• [WORK ITEM] Below are several records. Retype exactly those lines running from the one with "associated with your credit card. You" through the one with "Once you have completed the form, you will be", end lines included, and no others.

• [DATA SECTION]
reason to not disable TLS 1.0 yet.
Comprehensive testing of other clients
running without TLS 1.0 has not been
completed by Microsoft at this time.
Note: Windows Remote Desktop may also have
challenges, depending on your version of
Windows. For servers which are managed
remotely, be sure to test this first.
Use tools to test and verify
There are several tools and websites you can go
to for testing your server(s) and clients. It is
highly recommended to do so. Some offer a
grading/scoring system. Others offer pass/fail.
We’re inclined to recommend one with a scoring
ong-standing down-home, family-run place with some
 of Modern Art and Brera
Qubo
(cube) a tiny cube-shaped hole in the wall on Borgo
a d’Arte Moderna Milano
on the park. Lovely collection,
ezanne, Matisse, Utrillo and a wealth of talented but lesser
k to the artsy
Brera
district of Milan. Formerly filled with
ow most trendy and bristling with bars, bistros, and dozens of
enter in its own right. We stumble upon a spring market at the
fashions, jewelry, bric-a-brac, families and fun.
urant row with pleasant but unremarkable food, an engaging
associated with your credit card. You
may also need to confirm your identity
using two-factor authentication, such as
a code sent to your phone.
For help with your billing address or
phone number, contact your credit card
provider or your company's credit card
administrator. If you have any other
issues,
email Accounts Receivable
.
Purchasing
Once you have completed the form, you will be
--
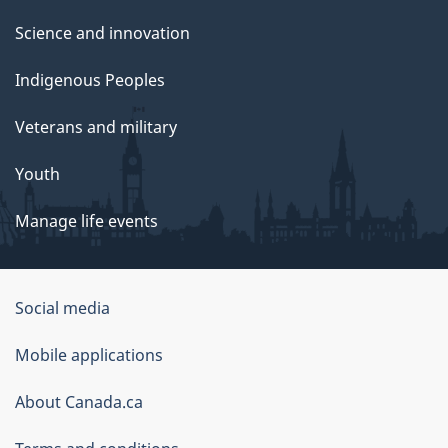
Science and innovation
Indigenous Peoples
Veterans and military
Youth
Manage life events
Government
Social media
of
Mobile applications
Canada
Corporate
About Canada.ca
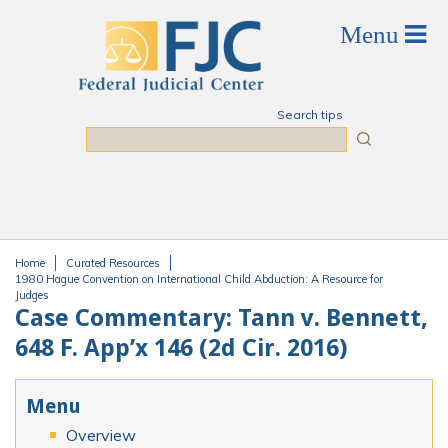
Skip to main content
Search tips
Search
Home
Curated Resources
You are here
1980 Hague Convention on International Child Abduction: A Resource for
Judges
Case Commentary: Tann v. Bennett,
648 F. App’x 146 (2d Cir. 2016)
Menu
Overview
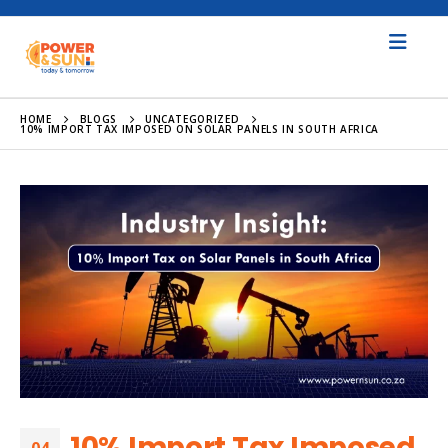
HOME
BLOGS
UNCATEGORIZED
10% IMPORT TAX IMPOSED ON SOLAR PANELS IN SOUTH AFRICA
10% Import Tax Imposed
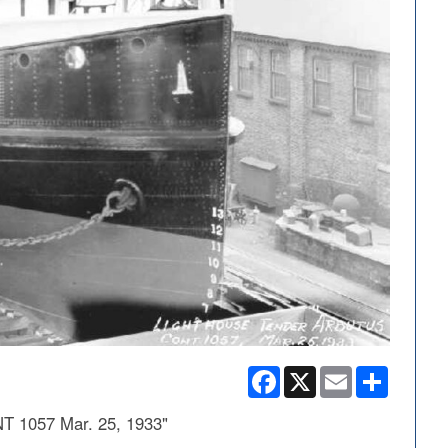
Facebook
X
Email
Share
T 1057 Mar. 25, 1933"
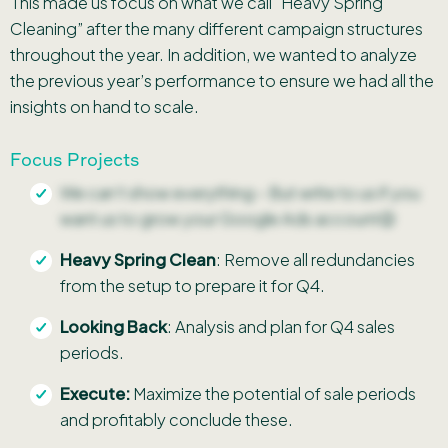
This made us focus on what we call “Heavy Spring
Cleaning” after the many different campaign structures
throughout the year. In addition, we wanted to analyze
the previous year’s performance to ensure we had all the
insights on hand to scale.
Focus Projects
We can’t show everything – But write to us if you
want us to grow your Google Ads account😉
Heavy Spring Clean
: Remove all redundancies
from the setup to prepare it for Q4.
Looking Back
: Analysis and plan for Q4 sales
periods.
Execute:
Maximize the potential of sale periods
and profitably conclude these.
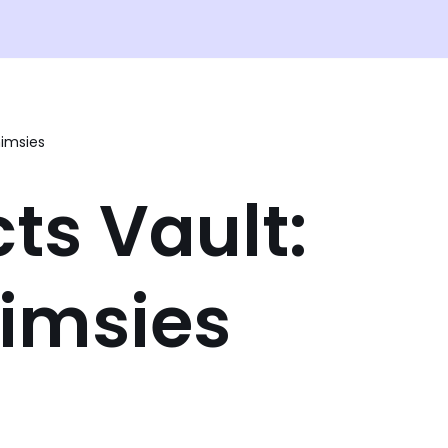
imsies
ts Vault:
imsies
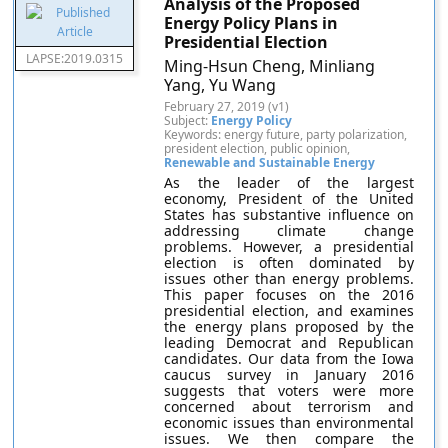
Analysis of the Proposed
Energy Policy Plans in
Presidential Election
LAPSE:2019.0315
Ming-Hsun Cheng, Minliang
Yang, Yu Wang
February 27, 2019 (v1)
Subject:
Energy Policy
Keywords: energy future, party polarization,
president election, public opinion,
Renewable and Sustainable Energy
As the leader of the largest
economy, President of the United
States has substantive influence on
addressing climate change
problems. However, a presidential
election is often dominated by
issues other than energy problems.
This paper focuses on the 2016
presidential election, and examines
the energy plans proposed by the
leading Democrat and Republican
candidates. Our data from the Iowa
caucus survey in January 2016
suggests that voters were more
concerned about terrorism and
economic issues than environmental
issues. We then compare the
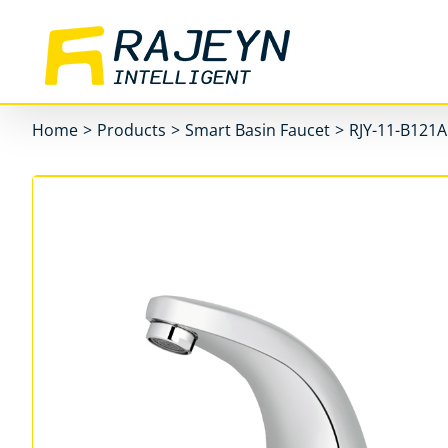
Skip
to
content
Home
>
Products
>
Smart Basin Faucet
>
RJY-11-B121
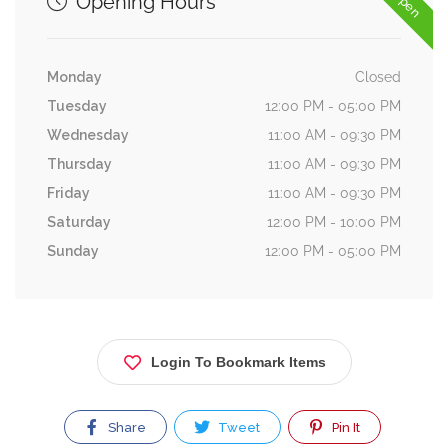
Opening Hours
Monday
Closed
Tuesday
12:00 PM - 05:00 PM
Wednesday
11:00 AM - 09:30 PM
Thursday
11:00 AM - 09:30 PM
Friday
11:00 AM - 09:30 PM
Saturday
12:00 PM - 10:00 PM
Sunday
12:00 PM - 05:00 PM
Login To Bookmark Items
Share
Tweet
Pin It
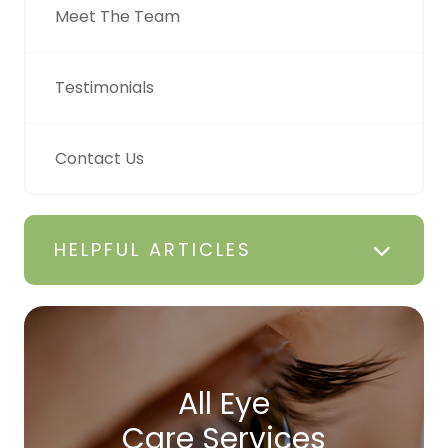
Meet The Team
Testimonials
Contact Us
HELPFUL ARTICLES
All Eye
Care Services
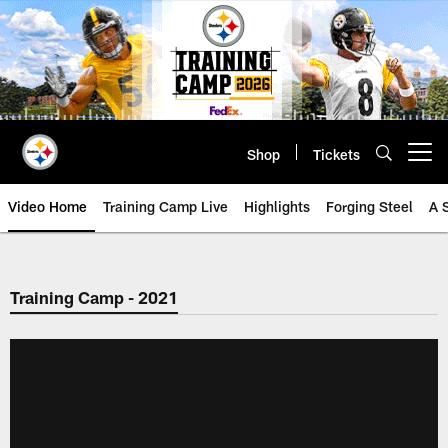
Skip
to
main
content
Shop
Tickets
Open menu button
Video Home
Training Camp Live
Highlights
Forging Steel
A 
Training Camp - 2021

• [EXERCISE SOLUTION]
associated with your credit card. You
may also need to confirm your identity
using two-factor authentication, such as
a code sent to your phone.
For help with your billing address or
phone number, contact your credit card
provider or your company's credit card
administrator. If you have any other
issues,
email Accounts Receivable
.
Purchasing
Once you have completed the form, you will be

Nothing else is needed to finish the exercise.